Übersichtlich und leicht verständlich stellt die BGHW auf dieser Seite zusammen, was Arbeitgeberinnen, Arbeitgeber und Beschäftigte wissen müssen, um das Gehör vor Lärm am Arbeitsplatz zu schützen. Von „Lärm bei der Arbeit“ über „Lärm ermitteln“ bis „Gehör geschädigt“ bietet die Seite kompaktes Wissen und verlinkt direkt zu aktuellen Vorschriften und vertiefenden Informationen. Neben dem Lärm am Arbeitsplatz steht auch der Freizeitlärm im Fokus.
Führungskräfte, Fachkräfte für Arbeitssicherheit, Sicherheitsbeauftragte und Ausbilder finden dort Erklärvideos und Infografiken, die sie für Unterweisungen nutzen können. Die Rubrik „kostenlose Services“ listet alle BGHW-Angebote für Mitgliedsbetriebe auf – besonders interessant für die allgemeine Aufklärung an Gesundheitstagen.

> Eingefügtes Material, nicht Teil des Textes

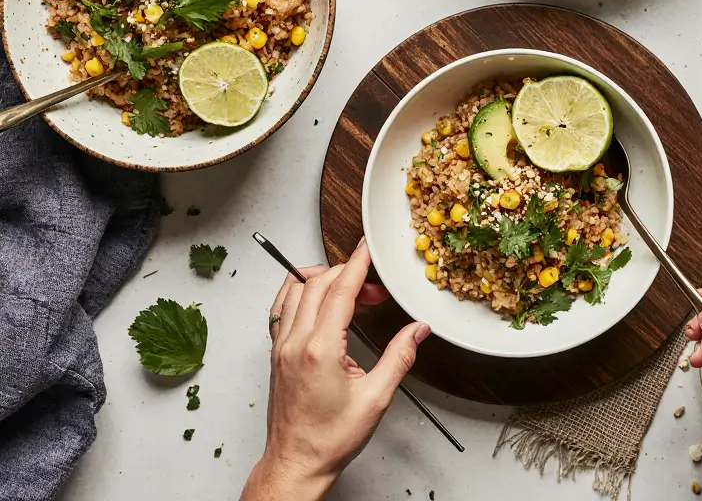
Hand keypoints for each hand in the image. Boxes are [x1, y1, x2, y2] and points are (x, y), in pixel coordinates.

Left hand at [242, 242, 430, 500]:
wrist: (297, 462)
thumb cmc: (329, 439)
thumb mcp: (376, 398)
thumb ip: (399, 357)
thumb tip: (417, 330)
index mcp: (320, 350)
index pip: (339, 290)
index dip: (357, 264)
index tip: (367, 248)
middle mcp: (295, 342)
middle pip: (318, 283)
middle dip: (349, 274)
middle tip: (374, 289)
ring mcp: (280, 346)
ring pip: (295, 289)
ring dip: (322, 279)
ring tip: (348, 292)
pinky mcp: (275, 352)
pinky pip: (282, 306)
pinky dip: (300, 292)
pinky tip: (318, 301)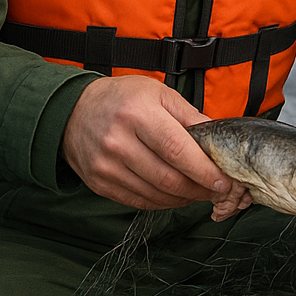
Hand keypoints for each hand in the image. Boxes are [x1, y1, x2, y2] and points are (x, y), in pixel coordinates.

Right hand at [61, 75, 243, 211]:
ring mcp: (106, 166)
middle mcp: (118, 142)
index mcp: (137, 114)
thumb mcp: (158, 93)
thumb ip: (189, 116)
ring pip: (155, 194)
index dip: (203, 170)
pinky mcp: (99, 183)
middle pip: (168, 177)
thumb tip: (216, 138)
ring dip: (183, 198)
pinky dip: (163, 202)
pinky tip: (176, 195)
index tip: (223, 181)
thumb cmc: (122, 98)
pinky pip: (139, 201)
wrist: (72, 110)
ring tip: (199, 192)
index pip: (177, 150)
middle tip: (216, 190)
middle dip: (198, 188)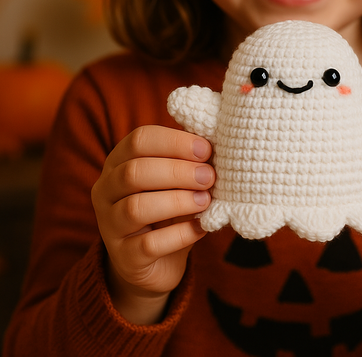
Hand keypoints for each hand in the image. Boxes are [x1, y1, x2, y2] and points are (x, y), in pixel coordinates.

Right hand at [91, 125, 213, 323]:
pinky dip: (180, 234)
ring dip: (177, 201)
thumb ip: (189, 160)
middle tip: (209, 177)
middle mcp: (106, 190)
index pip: (139, 140)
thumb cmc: (171, 207)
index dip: (174, 142)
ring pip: (136, 208)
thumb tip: (216, 144)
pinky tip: (201, 227)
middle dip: (177, 172)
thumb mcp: (177, 179)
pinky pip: (149, 244)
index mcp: (118, 161)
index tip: (206, 150)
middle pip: (134, 172)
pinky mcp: (124, 257)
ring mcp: (110, 225)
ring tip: (205, 200)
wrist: (159, 260)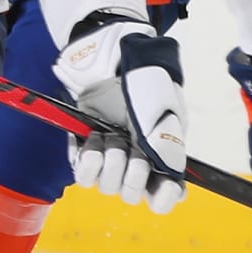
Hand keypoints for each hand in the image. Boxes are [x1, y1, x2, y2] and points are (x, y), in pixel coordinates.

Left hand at [54, 12, 187, 213]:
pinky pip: (83, 175)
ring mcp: (111, 157)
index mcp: (164, 155)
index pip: (165, 196)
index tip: (162, 185)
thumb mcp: (163, 107)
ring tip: (111, 134)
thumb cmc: (144, 78)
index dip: (163, 197)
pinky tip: (95, 137)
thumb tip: (167, 174)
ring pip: (108, 186)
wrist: (112, 56)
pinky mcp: (86, 150)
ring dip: (110, 160)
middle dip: (132, 172)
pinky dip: (89, 159)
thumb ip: (165, 143)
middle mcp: (138, 161)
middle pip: (133, 195)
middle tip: (131, 144)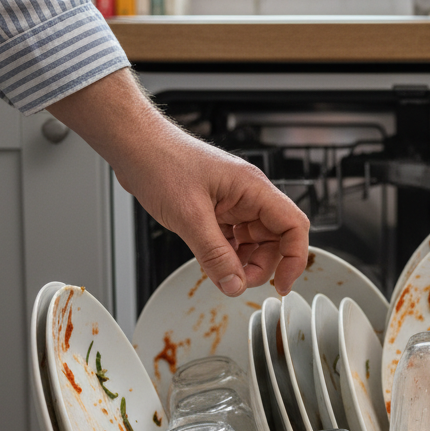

Wer erleben möchte, wie sich Lärmschwerhörigkeit anhört, kann im Hörschadensimulator einen Hörverlust von 30, 50 oder 70 Prozent erleben. Mit „Schütze deine verdammten Ohren“ will die BGHW große und kleine Unternehmen sowie junge und ältere Versicherte für Gehörschutz sensibilisieren und ein Gefühl dafür geben, wie eingeschränktes Hören oder sogar der komplette Hörverlust Menschen isolieren. Die wohl wichtigste Botschaft: Jetzt vorsorgen, vor allem in jungen Jahren, weil einmal erlangte Schäden irreversibel sind.